▶ Set exercise:
Could you put every line of these items into a Markdown table with the columns Row and Item line, numbering the rows and skipping any blank lines?

[Saved data entries]
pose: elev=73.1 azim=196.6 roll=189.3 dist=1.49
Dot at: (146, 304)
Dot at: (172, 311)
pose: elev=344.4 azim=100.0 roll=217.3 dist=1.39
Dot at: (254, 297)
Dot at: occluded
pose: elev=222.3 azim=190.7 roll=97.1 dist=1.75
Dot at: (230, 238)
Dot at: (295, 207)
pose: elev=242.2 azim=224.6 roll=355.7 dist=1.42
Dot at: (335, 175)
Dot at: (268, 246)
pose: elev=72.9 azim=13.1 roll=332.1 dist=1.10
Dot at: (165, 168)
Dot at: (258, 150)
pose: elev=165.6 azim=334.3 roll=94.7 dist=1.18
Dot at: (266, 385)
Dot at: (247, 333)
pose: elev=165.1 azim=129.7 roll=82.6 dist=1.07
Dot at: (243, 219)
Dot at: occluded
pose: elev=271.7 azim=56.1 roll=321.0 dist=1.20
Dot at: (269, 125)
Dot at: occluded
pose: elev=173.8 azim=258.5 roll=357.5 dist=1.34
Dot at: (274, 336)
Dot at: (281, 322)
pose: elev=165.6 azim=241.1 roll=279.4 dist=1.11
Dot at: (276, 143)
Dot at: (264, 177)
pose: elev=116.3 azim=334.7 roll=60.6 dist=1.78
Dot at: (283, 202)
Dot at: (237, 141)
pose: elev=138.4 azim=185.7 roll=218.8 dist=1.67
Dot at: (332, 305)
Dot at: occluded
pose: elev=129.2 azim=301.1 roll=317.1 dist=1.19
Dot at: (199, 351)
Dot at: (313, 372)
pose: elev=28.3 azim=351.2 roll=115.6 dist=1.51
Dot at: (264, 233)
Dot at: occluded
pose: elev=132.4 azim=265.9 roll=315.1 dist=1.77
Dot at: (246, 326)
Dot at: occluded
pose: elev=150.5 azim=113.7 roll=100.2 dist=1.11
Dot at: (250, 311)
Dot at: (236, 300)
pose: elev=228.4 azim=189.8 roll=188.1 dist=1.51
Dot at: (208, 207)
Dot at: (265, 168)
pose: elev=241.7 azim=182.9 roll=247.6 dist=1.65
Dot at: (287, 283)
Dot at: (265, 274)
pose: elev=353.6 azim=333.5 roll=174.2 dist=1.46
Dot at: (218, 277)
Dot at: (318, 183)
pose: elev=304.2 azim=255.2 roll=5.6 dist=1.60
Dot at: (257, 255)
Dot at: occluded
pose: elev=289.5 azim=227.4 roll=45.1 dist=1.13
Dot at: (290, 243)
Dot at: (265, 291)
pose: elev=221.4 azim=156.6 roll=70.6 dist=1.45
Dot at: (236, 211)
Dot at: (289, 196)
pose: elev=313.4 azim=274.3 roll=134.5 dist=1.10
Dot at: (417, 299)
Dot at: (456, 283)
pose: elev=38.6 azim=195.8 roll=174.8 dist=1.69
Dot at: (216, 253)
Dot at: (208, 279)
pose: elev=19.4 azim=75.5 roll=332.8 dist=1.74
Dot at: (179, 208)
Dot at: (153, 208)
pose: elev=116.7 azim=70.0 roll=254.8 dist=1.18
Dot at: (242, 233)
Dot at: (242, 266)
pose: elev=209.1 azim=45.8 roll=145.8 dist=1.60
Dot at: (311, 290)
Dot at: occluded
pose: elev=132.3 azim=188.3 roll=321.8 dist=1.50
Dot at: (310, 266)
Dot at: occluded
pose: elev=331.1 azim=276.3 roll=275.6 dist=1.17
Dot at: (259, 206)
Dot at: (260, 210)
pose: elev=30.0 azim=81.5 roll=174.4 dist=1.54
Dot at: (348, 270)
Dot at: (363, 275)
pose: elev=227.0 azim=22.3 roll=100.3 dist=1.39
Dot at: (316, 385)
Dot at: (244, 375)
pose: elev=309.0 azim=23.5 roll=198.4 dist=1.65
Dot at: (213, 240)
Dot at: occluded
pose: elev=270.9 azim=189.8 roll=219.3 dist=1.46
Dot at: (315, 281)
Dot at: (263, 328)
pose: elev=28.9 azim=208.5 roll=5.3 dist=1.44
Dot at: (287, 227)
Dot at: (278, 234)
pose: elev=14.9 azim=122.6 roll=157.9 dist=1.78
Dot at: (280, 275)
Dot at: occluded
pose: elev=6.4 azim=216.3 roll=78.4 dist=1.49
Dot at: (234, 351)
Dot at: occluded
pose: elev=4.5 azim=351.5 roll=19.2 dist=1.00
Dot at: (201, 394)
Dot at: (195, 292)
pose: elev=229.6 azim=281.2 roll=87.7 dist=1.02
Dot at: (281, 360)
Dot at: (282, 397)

▶ The response:
| Row | Item line |
|---|---|
| 1 | pose: elev=73.1 azim=196.6 roll=189.3 dist=1.49 |
| 2 | Dot at: (146, 304) |
| 3 | Dot at: (172, 311) |
| 4 | pose: elev=344.4 azim=100.0 roll=217.3 dist=1.39 |
| 5 | Dot at: (254, 297) |
| 6 | Dot at: occluded |
| 7 | pose: elev=222.3 azim=190.7 roll=97.1 dist=1.75 |
| 8 | Dot at: (230, 238) |
| 9 | Dot at: (295, 207) |
| 10 | pose: elev=242.2 azim=224.6 roll=355.7 dist=1.42 |
| 11 | Dot at: (335, 175) |
| 12 | Dot at: (268, 246) |
| 13 | pose: elev=72.9 azim=13.1 roll=332.1 dist=1.10 |
| 14 | Dot at: (165, 168) |
| 15 | Dot at: (258, 150) |
| 16 | pose: elev=165.6 azim=334.3 roll=94.7 dist=1.18 |
| 17 | Dot at: (266, 385) |
| 18 | Dot at: (247, 333) |
| 19 | pose: elev=165.1 azim=129.7 roll=82.6 dist=1.07 |
| 20 | Dot at: (243, 219) |
| 21 | Dot at: occluded |
| 22 | pose: elev=271.7 azim=56.1 roll=321.0 dist=1.20 |
| 23 | Dot at: (269, 125) |
| 24 | Dot at: occluded |
| 25 | pose: elev=173.8 azim=258.5 roll=357.5 dist=1.34 |
| 26 | Dot at: (274, 336) |
| 27 | Dot at: (281, 322) |
| 28 | pose: elev=165.6 azim=241.1 roll=279.4 dist=1.11 |
| 29 | Dot at: (276, 143) |
| 30 | Dot at: (264, 177) |
| 31 | pose: elev=116.3 azim=334.7 roll=60.6 dist=1.78 |
| 32 | Dot at: (283, 202) |
| 33 | Dot at: (237, 141) |
| 34 | pose: elev=138.4 azim=185.7 roll=218.8 dist=1.67 |
| 35 | Dot at: (332, 305) |
| 36 | Dot at: occluded |
| 37 | pose: elev=129.2 azim=301.1 roll=317.1 dist=1.19 |
| 38 | Dot at: (199, 351) |
| 39 | Dot at: (313, 372) |
| 40 | pose: elev=28.3 azim=351.2 roll=115.6 dist=1.51 |
| 41 | Dot at: (264, 233) |
| 42 | Dot at: occluded |
| 43 | pose: elev=132.4 azim=265.9 roll=315.1 dist=1.77 |
| 44 | Dot at: (246, 326) |
| 45 | Dot at: occluded |
| 46 | pose: elev=150.5 azim=113.7 roll=100.2 dist=1.11 |
| 47 | Dot at: (250, 311) |
| 48 | Dot at: (236, 300) |
| 49 | pose: elev=228.4 azim=189.8 roll=188.1 dist=1.51 |
| 50 | Dot at: (208, 207) |
| 51 | Dot at: (265, 168) |
| 52 | pose: elev=241.7 azim=182.9 roll=247.6 dist=1.65 |
| 53 | Dot at: (287, 283) |
| 54 | Dot at: (265, 274) |
| 55 | pose: elev=353.6 azim=333.5 roll=174.2 dist=1.46 |
| 56 | Dot at: (218, 277) |
| 57 | Dot at: (318, 183) |
| 58 | pose: elev=304.2 azim=255.2 roll=5.6 dist=1.60 |
| 59 | Dot at: (257, 255) |
| 60 | Dot at: occluded |
| 61 | pose: elev=289.5 azim=227.4 roll=45.1 dist=1.13 |
| 62 | Dot at: (290, 243) |
| 63 | Dot at: (265, 291) |
| 64 | pose: elev=221.4 azim=156.6 roll=70.6 dist=1.45 |
| 65 | Dot at: (236, 211) |
| 66 | Dot at: (289, 196) |
| 67 | pose: elev=313.4 azim=274.3 roll=134.5 dist=1.10 |
| 68 | Dot at: (417, 299) |
| 69 | Dot at: (456, 283) |
| 70 | pose: elev=38.6 azim=195.8 roll=174.8 dist=1.69 |
| 71 | Dot at: (216, 253) |
| 72 | Dot at: (208, 279) |
| 73 | pose: elev=19.4 azim=75.5 roll=332.8 dist=1.74 |
| 74 | Dot at: (179, 208) |
| 75 | Dot at: (153, 208) |
| 76 | pose: elev=116.7 azim=70.0 roll=254.8 dist=1.18 |
| 77 | Dot at: (242, 233) |
| 78 | Dot at: (242, 266) |
| 79 | pose: elev=209.1 azim=45.8 roll=145.8 dist=1.60 |
| 80 | Dot at: (311, 290) |
| 81 | Dot at: occluded |
| 82 | pose: elev=132.3 azim=188.3 roll=321.8 dist=1.50 |
| 83 | Dot at: (310, 266) |
| 84 | Dot at: occluded |
| 85 | pose: elev=331.1 azim=276.3 roll=275.6 dist=1.17 |
| 86 | Dot at: (259, 206) |
| 87 | Dot at: (260, 210) |
| 88 | pose: elev=30.0 azim=81.5 roll=174.4 dist=1.54 |
| 89 | Dot at: (348, 270) |
| 90 | Dot at: (363, 275) |
| 91 | pose: elev=227.0 azim=22.3 roll=100.3 dist=1.39 |
| 92 | Dot at: (316, 385) |
| 93 | Dot at: (244, 375) |
| 94 | pose: elev=309.0 azim=23.5 roll=198.4 dist=1.65 |
| 95 | Dot at: (213, 240) |
| 96 | Dot at: occluded |
| 97 | pose: elev=270.9 azim=189.8 roll=219.3 dist=1.46 |
| 98 | Dot at: (315, 281) |
| 99 | Dot at: (263, 328) |
| 100 | pose: elev=28.9 azim=208.5 roll=5.3 dist=1.44 |
| 101 | Dot at: (287, 227) |
| 102 | Dot at: (278, 234) |
| 103 | pose: elev=14.9 azim=122.6 roll=157.9 dist=1.78 |
| 104 | Dot at: (280, 275) |
| 105 | Dot at: occluded |
| 106 | pose: elev=6.4 azim=216.3 roll=78.4 dist=1.49 |
| 107 | Dot at: (234, 351) |
| 108 | Dot at: occluded |
| 109 | pose: elev=4.5 azim=351.5 roll=19.2 dist=1.00 |
| 110 | Dot at: (201, 394) |
| 111 | Dot at: (195, 292) |
| 112 | pose: elev=229.6 azim=281.2 roll=87.7 dist=1.02 |
| 113 | Dot at: (281, 360) |
| 114 | Dot at: (282, 397) |